==== Material provided

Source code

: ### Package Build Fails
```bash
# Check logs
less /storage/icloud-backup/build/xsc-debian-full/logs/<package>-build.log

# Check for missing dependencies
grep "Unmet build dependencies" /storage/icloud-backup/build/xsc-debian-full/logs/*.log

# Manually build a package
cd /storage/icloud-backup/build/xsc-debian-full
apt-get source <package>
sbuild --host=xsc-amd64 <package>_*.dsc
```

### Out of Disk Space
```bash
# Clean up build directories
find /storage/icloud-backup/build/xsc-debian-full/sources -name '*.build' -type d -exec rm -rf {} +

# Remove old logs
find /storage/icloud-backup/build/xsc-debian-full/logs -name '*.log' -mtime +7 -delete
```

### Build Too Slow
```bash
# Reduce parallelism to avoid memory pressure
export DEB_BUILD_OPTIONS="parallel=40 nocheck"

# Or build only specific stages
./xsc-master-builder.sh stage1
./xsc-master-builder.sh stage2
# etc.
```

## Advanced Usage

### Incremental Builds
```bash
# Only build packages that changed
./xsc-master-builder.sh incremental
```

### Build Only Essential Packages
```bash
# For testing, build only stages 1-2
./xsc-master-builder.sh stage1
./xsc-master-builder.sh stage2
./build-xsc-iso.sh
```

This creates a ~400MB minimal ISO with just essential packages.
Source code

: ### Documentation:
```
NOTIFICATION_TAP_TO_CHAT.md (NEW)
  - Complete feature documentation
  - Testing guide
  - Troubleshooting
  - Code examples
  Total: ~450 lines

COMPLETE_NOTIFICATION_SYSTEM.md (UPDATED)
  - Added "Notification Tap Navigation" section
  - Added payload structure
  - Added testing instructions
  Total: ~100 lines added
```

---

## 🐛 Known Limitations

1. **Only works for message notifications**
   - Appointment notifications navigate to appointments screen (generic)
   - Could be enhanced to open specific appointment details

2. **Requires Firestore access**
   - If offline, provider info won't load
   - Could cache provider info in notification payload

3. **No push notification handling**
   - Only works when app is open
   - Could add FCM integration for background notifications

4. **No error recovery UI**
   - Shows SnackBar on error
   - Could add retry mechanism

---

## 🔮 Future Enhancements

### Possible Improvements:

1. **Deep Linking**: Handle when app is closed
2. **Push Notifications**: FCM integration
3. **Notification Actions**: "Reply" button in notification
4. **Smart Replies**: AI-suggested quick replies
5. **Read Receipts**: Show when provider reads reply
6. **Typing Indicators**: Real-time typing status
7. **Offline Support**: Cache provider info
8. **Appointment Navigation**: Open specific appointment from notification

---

========

- [Task statement]: Write all the records out again. Nothing may differ from the original.

- [Answer for this exercise]:
Source code

: ### Package Build Fails
```bash
# Check logs
less /storage/icloud-backup/build/xsc-debian-full/logs/<package>-build.log

# Check for missing dependencies
grep "Unmet build dependencies" /storage/icloud-backup/build/xsc-debian-full/logs/*.log

# Manually build a package
cd /storage/icloud-backup/build/xsc-debian-full
apt-get source <package>
sbuild --host=xsc-amd64 <package>_*.dsc
```

### Out of Disk Space
```bash
# Clean up build directories
find /storage/icloud-backup/build/xsc-debian-full/sources -name '*.build' -type d -exec rm -rf {} +

# Remove old logs
find /storage/icloud-backup/build/xsc-debian-full/logs -name '*.log' -mtime +7 -delete
```

### Build Too Slow
```bash
# Reduce parallelism to avoid memory pressure
export DEB_BUILD_OPTIONS="parallel=40 nocheck"

# Or build only specific stages
./xsc-master-builder.sh stage1
./xsc-master-builder.sh stage2
# etc.
```

## Advanced Usage

### Incremental Builds
```bash
# Only build packages that changed
./xsc-master-builder.sh incremental
```

### Build Only Essential Packages
```bash
# For testing, build only stages 1-2
./xsc-master-builder.sh stage1
./xsc-master-builder.sh stage2
./build-xsc-iso.sh
```

This creates a ~400MB minimal ISO with just essential packages.
Source code

: ### Documentation:
```
NOTIFICATION_TAP_TO_CHAT.md (NEW)
  - Complete feature documentation
  - Testing guide
  - Troubleshooting
  - Code examples
  Total: ~450 lines

COMPLETE_NOTIFICATION_SYSTEM.md (UPDATED)
  - Added "Notification Tap Navigation" section
  - Added payload structure
  - Added testing instructions
  Total: ~100 lines added
```

---

## 🐛 Known Limitations

1. **Only works for message notifications**
   - Appointment notifications navigate to appointments screen (generic)
   - Could be enhanced to open specific appointment details

2. **Requires Firestore access**
   - If offline, provider info won't load
   - Could cache provider info in notification payload

3. **No push notification handling**
   - Only works when app is open
   - Could add FCM integration for background notifications

4. **No error recovery UI**
   - Shows SnackBar on error
   - Could add retry mechanism

---

## 🔮 Future Enhancements

### Possible Improvements:

1. **Deep Linking**: Handle when app is closed
2. **Push Notifications**: FCM integration
3. **Notification Actions**: "Reply" button in notification
4. **Smart Replies**: AI-suggested quick replies
5. **Read Receipts**: Show when provider reads reply
6. **Typing Indicators**: Real-time typing status
7. **Offline Support**: Cache provider info
8. **Appointment Navigation**: Open specific appointment from notification

---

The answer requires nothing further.